What is required ▸
Only the text belongs in the copy: retype each record exactly as it appears.

== Segment start ==

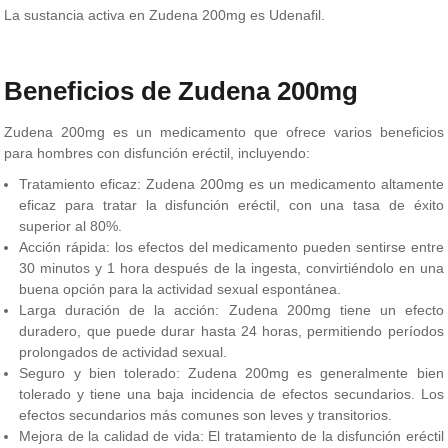
La sustancia activa en Zudena 200mg es Udenafil.
Beneficios de Zudena 200mg
Zudena 200mg es un medicamento que ofrece varios beneficios
para hombres con disfunción eréctil, incluyendo:
Tratamiento eficaz: Zudena 200mg es un medicamento altamente
eficaz para tratar la disfunción eréctil, con una tasa de éxito
superior al 80%.
Acción rápida: los efectos del medicamento pueden sentirse entre
30 minutos y 1 hora después de la ingesta, convirtiéndolo en una
buena opción para la actividad sexual espontánea.
Larga duración de la acción: Zudena 200mg tiene un efecto
duradero, que puede durar hasta 24 horas, permitiendo períodos
prolongados de actividad sexual.
Seguro y bien tolerado: Zudena 200mg es generalmente bien
tolerado y tiene una baja incidencia de efectos secundarios. Los
efectos secundarios más comunes son leves y transitorios.
Mejora de la calidad de vida: El tratamiento de la disfunción eréctil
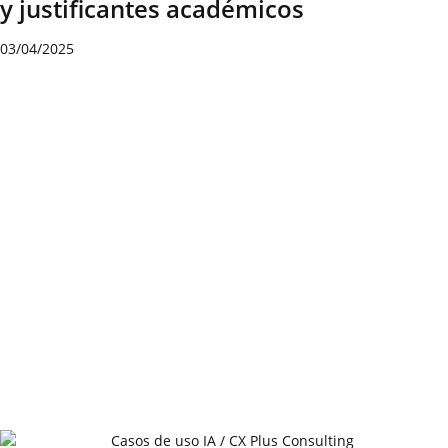
y justificantes académicos
03/04/2025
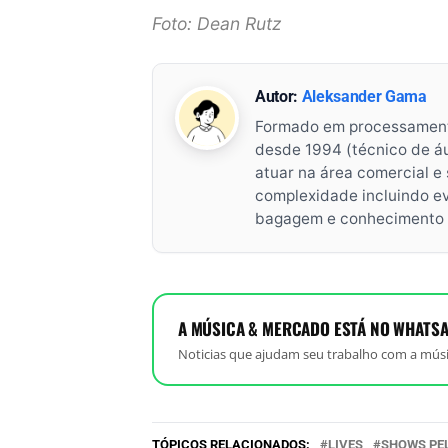
Foto: Dean Rutz
Autor:
Aleksander Gama
Formado em processament
desde 1994 (técnico de áu
atuar na área comercial e
complexidade incluindo ev
bagagem e conhecimento t
A MÚSICA & MERCADO ESTÁ NO WHATSA
Noticias que ajudam seu trabalho com a músi
TÓPICOS RELACIONADOS:
LIVES
SHOWS PE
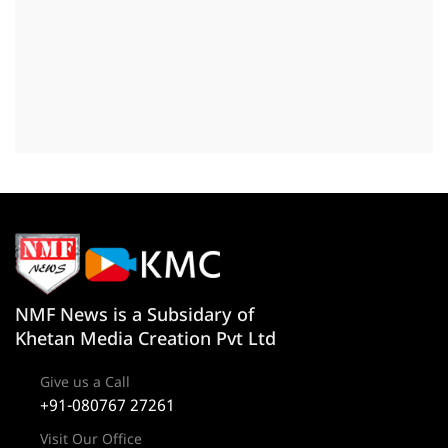
NMF News is a Subsidary of
Khetan Media Creation Pvt Ltd
Give us a Call
+91-080767 27261
Visit Our Office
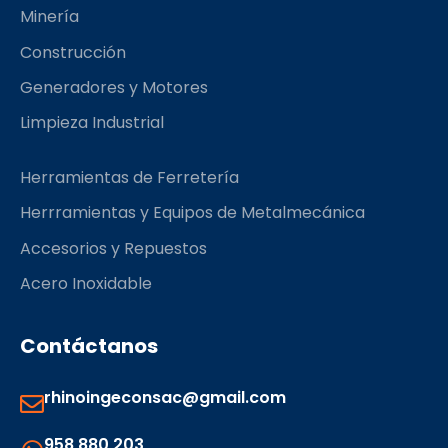
k
a
Minería
m
Construcción
Generadores y Motores
Limpieza Industrial
Herramientas de Ferretería
Herrramientas y Equipos de Metalmecánica
Accesorios y Repuestos
Acero Inoxidable
Contáctanos
rhinoingeconsac@gmail.com
958 880 203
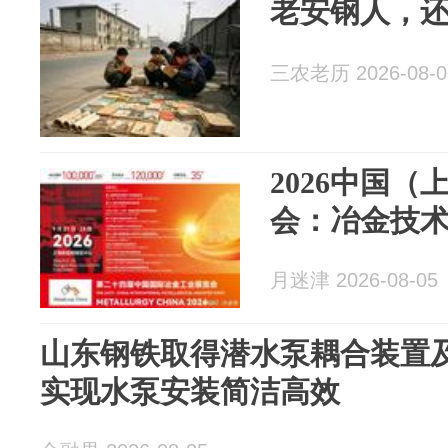
老安钢人，
三农老历 2026-08-0
2026中国
会：冶金技
月迷津 2026-08-05
山东钢铁取得潜水泵耦合装置
实现水泵安装简洁高效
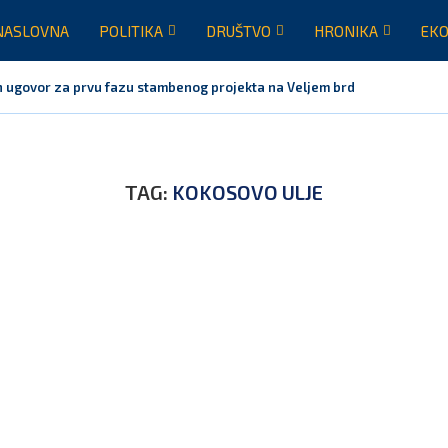
NASLOVNA
POLITIKA
DRUŠTVO
HRONIKA
EKO
 ugovor za prvu fazu stambenog projekta na Veljem brdu vrijednu...
TAG:
KOKOSOVO ULJE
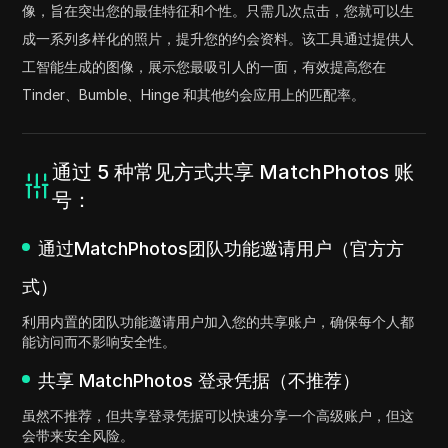
像，旨在突出您的最佳特征和个性。只需几次点击，您就可以生
成一系列多样化的照片，提升您的约会资料。该工具通过提供人
工智能生成的图像，展示您最吸引人的一面，有效提高您在
Tinder、Bumble、Hinge 和其他约会应用上的匹配率。
通过 5 种常见方式共享 MatchPhotos 账
号：
通过MatchPhotos团队功能邀请用户（官方方
式）
利用内置的团队功能邀请用户加入您的共享账户，确保每个人都
能访问而不影响安全性。
共享 MatchPhotos 登录凭据（不推荐）
虽然不推荐，但共享登录凭据可以快速分享一个高级账户，但这
会带来安全风险。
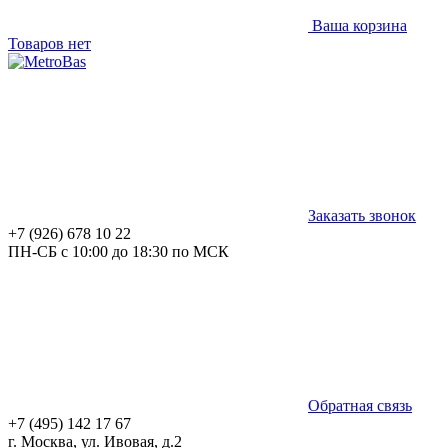
Ваша корзина
Товаров нет
Заказать звонок
+7 (926) 678 10 22
ПН-СБ с 10:00 до 18:30 по МСК
Обратная связь
+7 (495) 142 17 67
г. Москва, ул. Ивовая, д.2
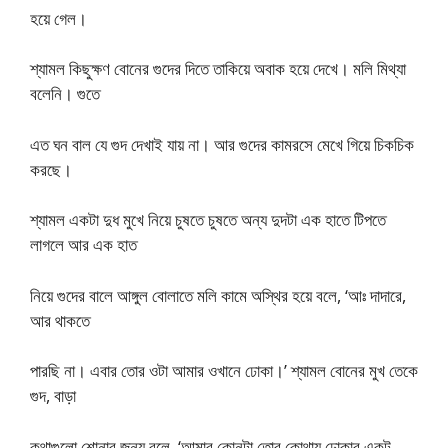
হয়ে গেল।
শ্যামল কিছুক্ষণ বোনের গুদের দিতে তাকিয়ে অবাক হয়ে দেখে। মলি মিথ্যা
বলেনি। গুতে
এত ঘন বাল যে গুদ দেখাই যায় না। আর গুদের কামরসে মেখে গিয়ে চিকচিক
করছে।
শ্যামল একটা দুধ মুখে নিয়ে চুষতে চুষতে অন্য দুদটা এক হাতে টিপতে
লাগলে আর এক হাত
নিয়ে গুদের বালে আঙ্গুল বোলাতে মলি কামে অস্থির হয়ে বলে, ‘আঃ দাদারে,
আর থাকতে
পারছি না। এবার তোর ওটা আমার ওখানে ঢোকা।’ শ্যামল বোনের মুখ তেকে
গুদ, বাড়া
কথাগুলো শোনার জন্য বলে, ‘আমার কোনটা তোর কোথায় ঢোকাব একটু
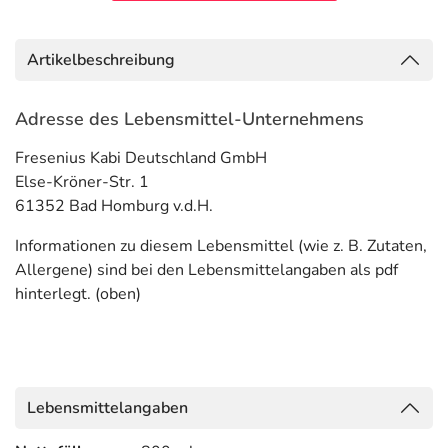
Artikelbeschreibung
Adresse des Lebensmittel-Unternehmens
Fresenius Kabi Deutschland GmbH
Else-Kröner-Str. 1
61352 Bad Homburg v.d.H.
Informationen zu diesem Lebensmittel (wie z. B. Zutaten,
Allergene) sind bei den Lebensmittelangaben als pdf
hinterlegt. (oben)
Lebensmittelangaben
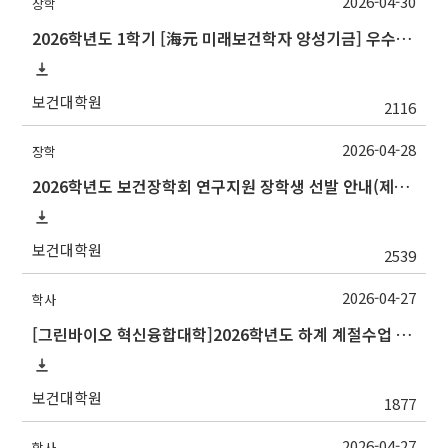
2026-04-30
장학
2026학년도 1학기 [海元 미래보건학자 양성기금] 우수논문 장학금 장학생 선발 안내
보건대학원
2116
2026-04-28
장학
2026학년도 보건장학회 연구지원 장학생 선발 안내(제출기한 수정)
보건대학원
2539
2026-04-27
학사
[그린바이오 혁신융합대학]2026학년도 하계 계절수업 전남대학교 교류 수학 안내
보건대학원
1877
2026-04-27
학사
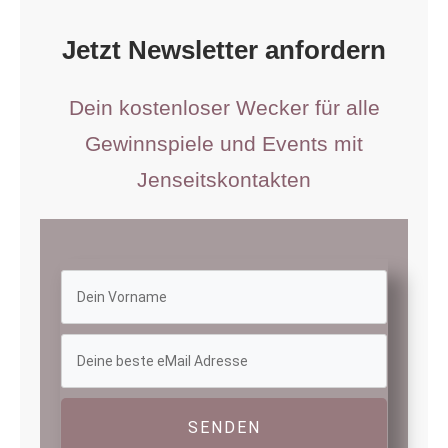
Jetzt Newsletter anfordern
Dein kostenloser Wecker für alle
Gewinnspiele und Events mit
Jenseitskontakten
SENDEN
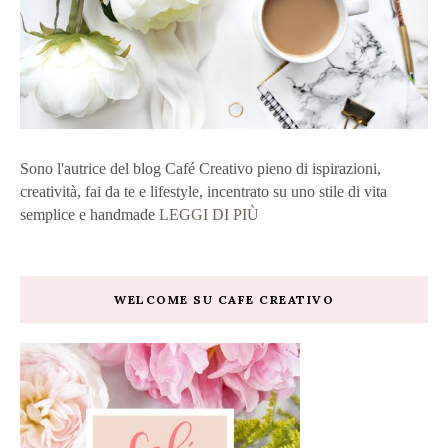
Sono l'autrice del blog Café Creativo pieno di ispirazioni,
creatività, fai da te e lifestyle, incentrato su uno stile di vita
semplice e handmade
LEGGI DI PIÙ
WELCOME SU CAFE CREATIVO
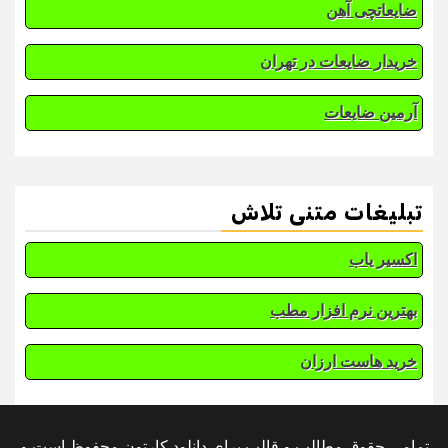
ضایعاتچی آهن
خریدار ضایعات در تهران
آرمین ضایعات
تبلیغات متنی تلاش
اکسیر یاب
بهترین نرم افزار مطب
خرید هاست ارزان
تمامی حقوق مطالب و قالب برای دانلود کارتون محفوظ است و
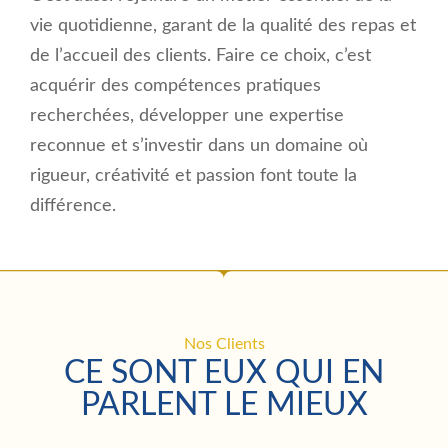
vie quotidienne, garant de la qualité des repas et
de l’accueil des clients. Faire ce choix, c’est
acquérir des compétences pratiques
recherchées, développer une expertise
reconnue et s’investir dans un domaine où
rigueur, créativité et passion font toute la
différence.
Nos Clients
CE SONT EUX QUI EN
PARLENT LE MIEUX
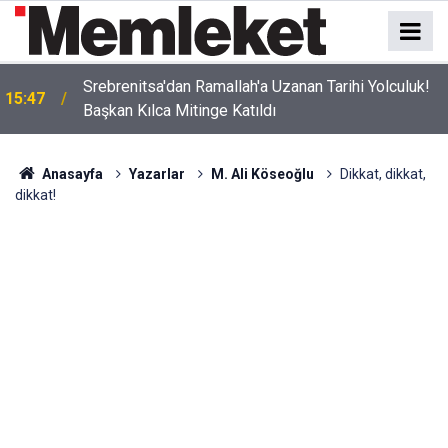
Srebrenitsa'dan Ramallah'a Uzanan Tarihi Yolculuk!
15:47
Başkan Kılca Mitinge Katıldı
Anasayfa
Yazarlar
M. Ali Köseoğlu
Dikkat, dikkat,
dikkat!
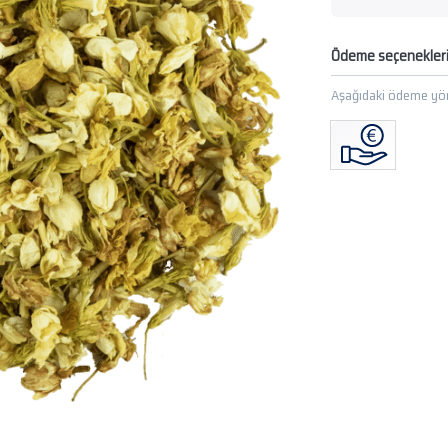
Ödeme seçenekler
Aşağıdaki ödeme yön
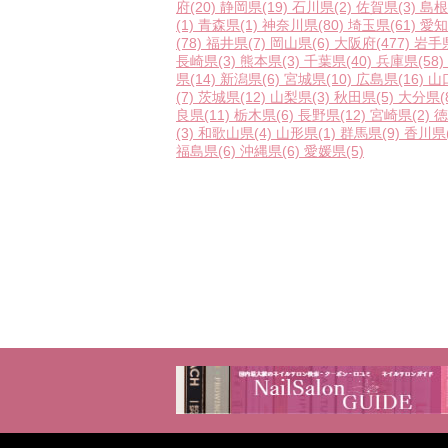
府
(20)
静岡県
(19)
石川県
(2)
佐賀県
(3)
島根
(1)
青森県
(1)
神奈川県
(80)
埼玉県
(61)
愛知
(78)
福井県
(7)
岡山県
(6)
大阪府
(477)
岩手
長崎県
(3)
熊本県
(3)
千葉県
(40)
兵庫県
(58)
県
(14)
新潟県
(6)
宮城県
(10)
広島県
(16)
山
(7)
茨城県
(12)
山梨県
(3)
秋田県
(5)
大分県
(
良県
(11)
栃木県
(6)
長野県
(12)
宮崎県
(2)
徳
(3)
和歌山県
(4)
山形県
(1)
群馬県
(9)
香川県
福島県
(6)
沖縄県
(6)
愛媛県
(5)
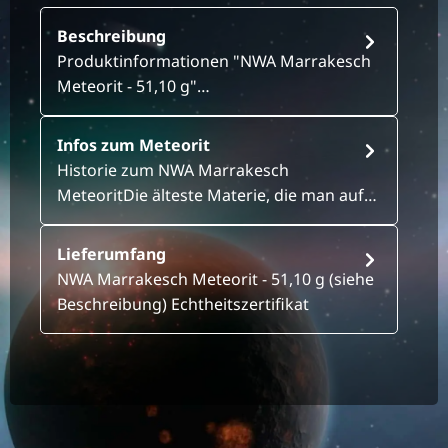
Beschreibung
Produktinformationen "NWA Marrakesch
Meteorit - 51,10 g"…
Infos zum Meteorit
Historie zum NWA Marrakesch
MeteoritDie älteste Materie, die man auf…
Lieferumfang
NWA Marrakesch Meteorit - 51,10 g (siehe
Beschreibung) Echtheitszertifikat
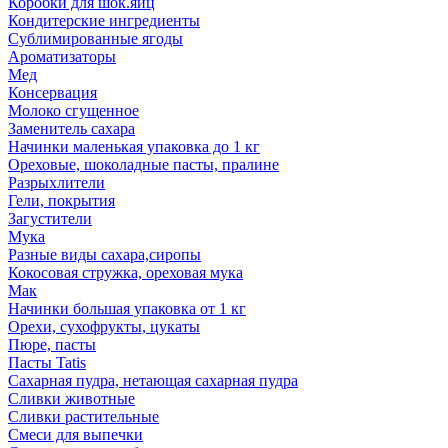
Коробки для шок.яиц
Кондитерские ингредиенты
Сублимированные ягоды
Ароматизаторы
Мед
Консервация
Молоко сгущенное
Заменитель сахара
Начинки маленькая упаковка до 1 кг
Ореховые, шоколадные пасты, пралине
Разрыхлители
Гели, покрытия
Загустители
Мука
Разные виды сахара,сиропы
Кокосовая стружка, ореховая мука
Мак
Начинки большая упаковка от 1 кг
Орехи, сухофрукты, цукаты
Пюре, пасты
Пасты Tatis
Сахарная пудра, нетающая сахарная пудра
Сливки животные
Сливки растительные
Смеси для выпечки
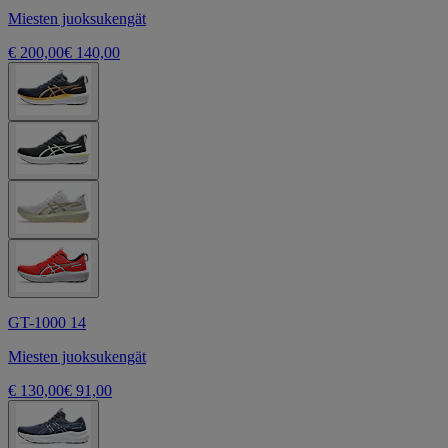
Miesten juoksukengät
€ 200,00
€ 140,00
GT-1000 14
Miesten juoksukengät
€ 130,00
€ 91,00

== Segment end ==

Completed task ▸
La sustancia activa en Zudena 200mg es Udenafil.
Beneficios de Zudena 200mg
Zudena 200mg es un medicamento que ofrece varios beneficios
para hombres con disfunción eréctil, incluyendo:
Tratamiento eficaz: Zudena 200mg es un medicamento altamente
eficaz para tratar la disfunción eréctil, con una tasa de éxito
superior al 80%.
Acción rápida: los efectos del medicamento pueden sentirse entre
30 minutos y 1 hora después de la ingesta, convirtiéndolo en una
buena opción para la actividad sexual espontánea.
Larga duración de la acción: Zudena 200mg tiene un efecto
duradero, que puede durar hasta 24 horas, permitiendo períodos
prolongados de actividad sexual.
Seguro y bien tolerado: Zudena 200mg es generalmente bien
tolerado y tiene una baja incidencia de efectos secundarios. Los
efectos secundarios más comunes son leves y transitorios.
Mejora de la calidad de vida: El tratamiento de la disfunción eréctil
y justificantes académicos
03/04/2025
Foto: Dean Rutz
Autor:
Aleksander Gama
Formado em processament
desde 1994 (técnico de áu
atuar na área comercial e
complexidade incluindo ev
bagagem e conhecimento t
A MÚSICA & MERCADO ESTÁ NO WHATSA
Noticias que ajudam seu trabalho com a músi
TÓPICOS RELACIONADOS:
LIVES
SHOWS PE
NMF News is a Subsidary of
Khetan Media Creation Pvt Ltd
Give us a Call
+91-080767 27261
Visit Our Office
k
a
Minería
m
Construcción
Generadores y Motores
Limpieza Industrial
Herramientas de Ferretería
Herrramientas y Equipos de Metalmecánica
Accesorios y Repuestos
Acero Inoxidable
Contáctanos
rhinoingeconsac@gmail.com
958 880 203
老安钢人，
三农老历 2026-08-0
2026中国
会：冶金技
月迷津 2026-08-05
山东钢铁取得潜水泵耦合装置
实现水泵安装简洁高效
NASLOVNA
POLITIKA
DRUŠTVO
HRONIKA
EKO
 ugovor za prvu fazu stambenog projekta na Veljem brdu vrijednu...
TAG:
KOKOSOVO ULJE
像，旨在突出您的最佳特征和个性。只需几次点击，您就可以生
成一系列多样化的照片，提升您的约会资料。该工具通过提供人
工智能生成的图像，展示您最吸引人的一面，有效提高您在
Tinder、Bumble、Hinge 和其他约会应用上的匹配率。
通过 5 种常见方式共享 MatchPhotos 账
号：
通过MatchPhotos团队功能邀请用户（官方方
式）
利用内置的团队功能邀请用户加入您的共享账户，确保每个人都
能访问而不影响安全性。
共享 MatchPhotos 登录凭据（不推荐）
虽然不推荐，但共享登录凭据可以快速分享一个高级账户，但这
会带来安全风险。
Ваша корзина
Товаров нет
Заказать звонок
+7 (926) 678 10 22
ПН-СБ с 10:00 до 18:30 по МСК
Обратная связь
+7 (495) 142 17 67
г. Москва, ул. Ивовая, д.2
হয়ে গেল।
শ্যামল কিছুক্ষণ বোনের গুদের দিতে তাকিয়ে অবাক হয়ে দেখে। মলি মিথ্যা
বলেনি। গুতে
এত ঘন বাল যে গুদ দেখাই যায় না। আর গুদের কামরসে মেখে গিয়ে চিকচিক
করছে।
শ্যামল একটা দুধ মুখে নিয়ে চুষতে চুষতে অন্য দুদটা এক হাতে টিপতে
লাগলে আর এক হাত
নিয়ে গুদের বালে আঙ্গুল বোলাতে মলি কামে অস্থির হয়ে বলে, ‘আঃ দাদারে,
আর থাকতে
পারছি না। এবার তোর ওটা আমার ওখানে ঢোকা।’ শ্যামল বোনের মুখ তেকে
গুদ, বাড়া
কথাগুলো শোনার জন্য বলে, ‘আমার কোনটা তোর কোথায় ঢোকাব একটু
Artikelbeschreibung
Adresse des Lebensmittel-Unternehmens
Fresenius Kabi Deutschland GmbH
Else-Kröner-Str. 1
61352 Bad Homburg v.d.H.
Informationen zu diesem Lebensmittel (wie z. B. Zutaten,
Allergene) sind bei den Lebensmittelangaben als pdf
hinterlegt. (oben)
Lebensmittelangaben
2026-04-30
장학
2026학년도 1학기 [海元 미래보건학자 양성기금] 우수논문 장학금 장학생 선발 안내
보건대학원
2116
2026-04-28
장학
2026학년도 보건장학회 연구지원 장학생 선발 안내(제출기한 수정)
보건대학원
2539
2026-04-27
학사
[그린바이오 혁신융합대학]2026학년도 하계 계절수업 전남대학교 교류 수학 안내
보건대학원
1877
2026-04-27
학사
Jetzt Newsletter anfordern
Dein kostenloser Wecker für alle
Gewinnspiele und Events mit
Jenseitskontakten
SENDEN
Sono l'autrice del blog Café Creativo pieno di ispirazioni,
creatività, fai da te e lifestyle, incentrato su uno stile di vita
semplice e handmade
LEGGI DI PIÙ
WELCOME SU CAFE CREATIVO
ضایعاتچی آهن
خریدار ضایعات در تهران
آرمین ضایعات
تبلیغات متنی تلاش
اکسیر یاب
بهترین نرم افزار مطب
خرید هاست ارزان
تمامی حقوق مطالب و قالب برای دانلود کارتون محفوظ است و
vie quotidienne, garant de la qualité des repas et
de l’accueil des clients. Faire ce choix, c’est
acquérir des compétences pratiques
recherchées, développer une expertise
reconnue et s’investir dans un domaine où
rigueur, créativité et passion font toute la
différence.
Nos Clients
CE SONT EUX QUI EN
PARLENT LE MIEUX
Srebrenitsa'dan Ramallah'a Uzanan Tarihi Yolculuk!
15:47
Başkan Kılca Mitinge Katıldı
Anasayfa
Yazarlar
M. Ali Köseoğlu
Dikkat, dikkat,
dikkat!
Ödeme seçenekler
Aşağıdaki ödeme yön
府
(20)
静岡県
(19)
石川県
(2)
佐賀県
(3)
島根
(1)
青森県
(1)
神奈川県
(80)
埼玉県
(61)
愛知
(78)
福井県
(7)
岡山県
(6)
大阪府
(477)
岩手
長崎県
(3)
熊本県
(3)
千葉県
(40)
兵庫県
(58)
県
(14)
新潟県
(6)
宮城県
(10)
広島県
(16)
山
(7)
茨城県
(12)
山梨県
(3)
秋田県
(5)
大分県
(
良県
(11)
栃木県
(6)
長野県
(12)
宮崎県
(2)
徳
(3)
和歌山県
(4)
山形県
(1)
群馬県
(9)
香川県
福島県
(6)
沖縄県
(6)
愛媛県
(5)
Beschreibung
Produktinformationen "NWA Marrakesch
Meteorit - 51,10 g"…
Infos zum Meteorit
Historie zum NWA Marrakesch
MeteoritDie älteste Materie, die man auf…
Lieferumfang
NWA Marrakesch Meteorit - 51,10 g (siehe
Beschreibung) Echtheitszertifikat
Коробки для шок.яиц
Кондитерские ингредиенты
Сублимированные ягоды
Ароматизаторы
Мед
Консервация
Молоко сгущенное
Заменитель сахара
Начинки маленькая упаковка до 1 кг
Ореховые, шоколадные пасты, пралине
Разрыхлители
Гели, покрытия
Загустители
Мука
Разные виды сахара,сиропы
Кокосовая стружка, ореховая мука
Мак
Начинки большая упаковка от 1 кг
Орехи, сухофрукты, цукаты
Пюре, пасты
Пасты Tatis
Сахарная пудра, нетающая сахарная пудра
Сливки животные
Сливки растительные
Смеси для выпечки
Miesten juoksukengät
€ 200,00
€ 140,00
GT-1000 14
Miesten juoksukengät
€ 130,00
€ 91,00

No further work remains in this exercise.